This is a follow-up to a press release issued last week by Earthworks regarding a resident complaint and the PA DEP’s policy on investigations during COVID.
During a public health emergency, the government response to one crisis should not fuel another. That is why I was outraged when I was told by the Pennsylvania Department of Environmental Protection (DEP) that no one would investigate a complaint I filed–about a possible leak of oil and gas wastewater from a nearby facility, which could have the potential of impacting my family’s drinking water supply–until after the COVID state-wide “shutdown” was over.
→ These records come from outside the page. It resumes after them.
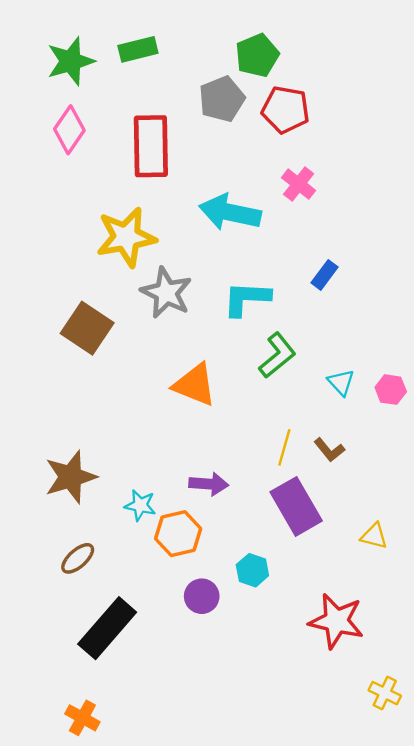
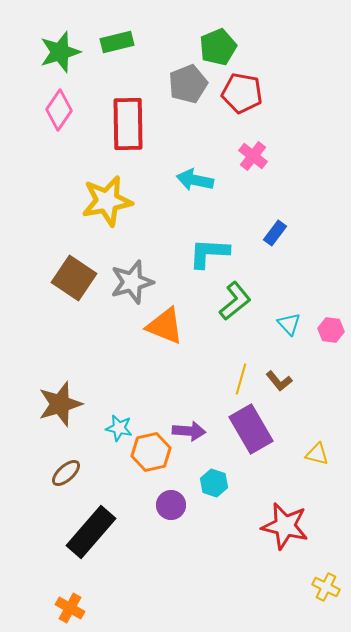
cyan arrow: (230, 212) -> (195, 180), size x0.7
gray star: (166, 293) -> (132, 282), moved, turned 30
purple arrow: (209, 484) -> (189, 431), moved

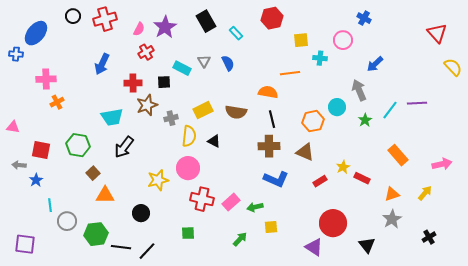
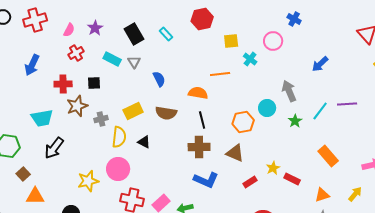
black rectangle: (206, 21) -> (134, 34), moved
purple star: (165, 27) -> (95, 28), size x0.7
cyan cross: (320, 58) -> (250, 59), turned 32
blue semicircle: (228, 63) -> (159, 79), moved
blue arrow: (375, 64) -> (320, 64), moved
cyan rectangle: (182, 68) -> (112, 59), moved

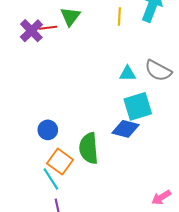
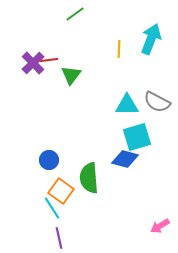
green triangle: (70, 16) -> (71, 75), moved
cyan triangle: (128, 74) -> (127, 105), size x1.4

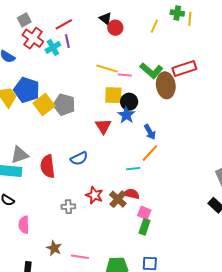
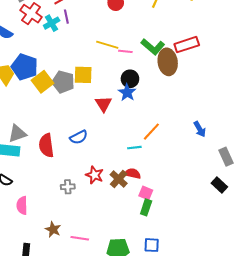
yellow square: (113, 95) -> (83, 75), moved
blue arrow: (150, 132) -> (200, 129), moved

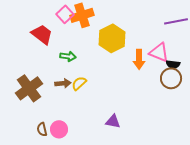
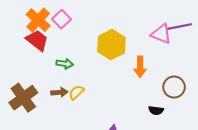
orange cross: (82, 15) -> (38, 20), moved, turned -30
pink triangle: (159, 52) -> (161, 34), moved
black semicircle: (173, 64) -> (156, 110), moved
My family is suffering sleep deprivation due to 24-hour wastewater truck traffic during an already stressful quarantine. My grandparents are in poor health, my parents have been laid off, and the fear of losing our water supplies due to a spill makes it all worse. Being told by DEP that they weren’t sending staff out here until after the shutdown was terrifying news, especially because the former leak at JKLM Energy’s nearby waste site is one of many, many pollution events in the company’s short history here in Potter County. Will the next leak be from a truck rollover like the one that happened on March 29th, spilling fracking waste into someone’s yard?
It wasn’t until Earthworks publicly questioned the DEP on its COVID enforcement policy, based on the email that DEP sent, and reporters began to probe the issue that a DEP spokesperson told a reporter that an investigation was underway.
It shouldn’t take a national environmental organization’s press release and the associated media attention for DEP to take action. Nor should a member of the public find out about the status of her complaint second-hand from a newspaper article rather than an email, a phone call, or a letter directly from the DEP.
Protecting the health and safety of all Pennsylvanians is the job of the DEP–it’s in the agency’s mission. And never has it been more important for DEP to protect residents from the harms of pollution–and to communicate that to residents–than right now.
Ever since Governor Tom Wolf has issued an indefinite stay at home order for the entire state, 1.5 million residents have been effectively trapped with the physical and emotional health threats of living next to industry. The threat from everyday oil and gas pollution is real, and now many families have nowhere to go if there’s a major problem with an operation.
During a public health crisis, state agencies need to be more responsive to residents, not less. Communicating directly with complainants is part of DEP’s job. As Earthworks has shown in past research and has sometimes experienced through its own complaint filing, DEP often falls short in this regard. And as I’ve reported over at Public Herald, scores of residents across the Commonwealth have also revealed to us and the Attorney General’s Office DEP’s poor response to their reports of drinking water contamination near oil and gas operations.
If oil and gas operations are deemed “essential” enough to continue, so too must all DEP activities that help keep residents safe.
According to a DEP spokesperson quoted in the PennLive article about my case, the agency has since adopted a COVID policy of “prioritizing field inspections of critical infrastructure and inspections that are critical to public health and safety.” What isn’t yet clear is the definition of “critical inspections.”
At a time like this, the health and safety of everyone everywhere should be considered critical– for both oil and gas workers and nearby residents.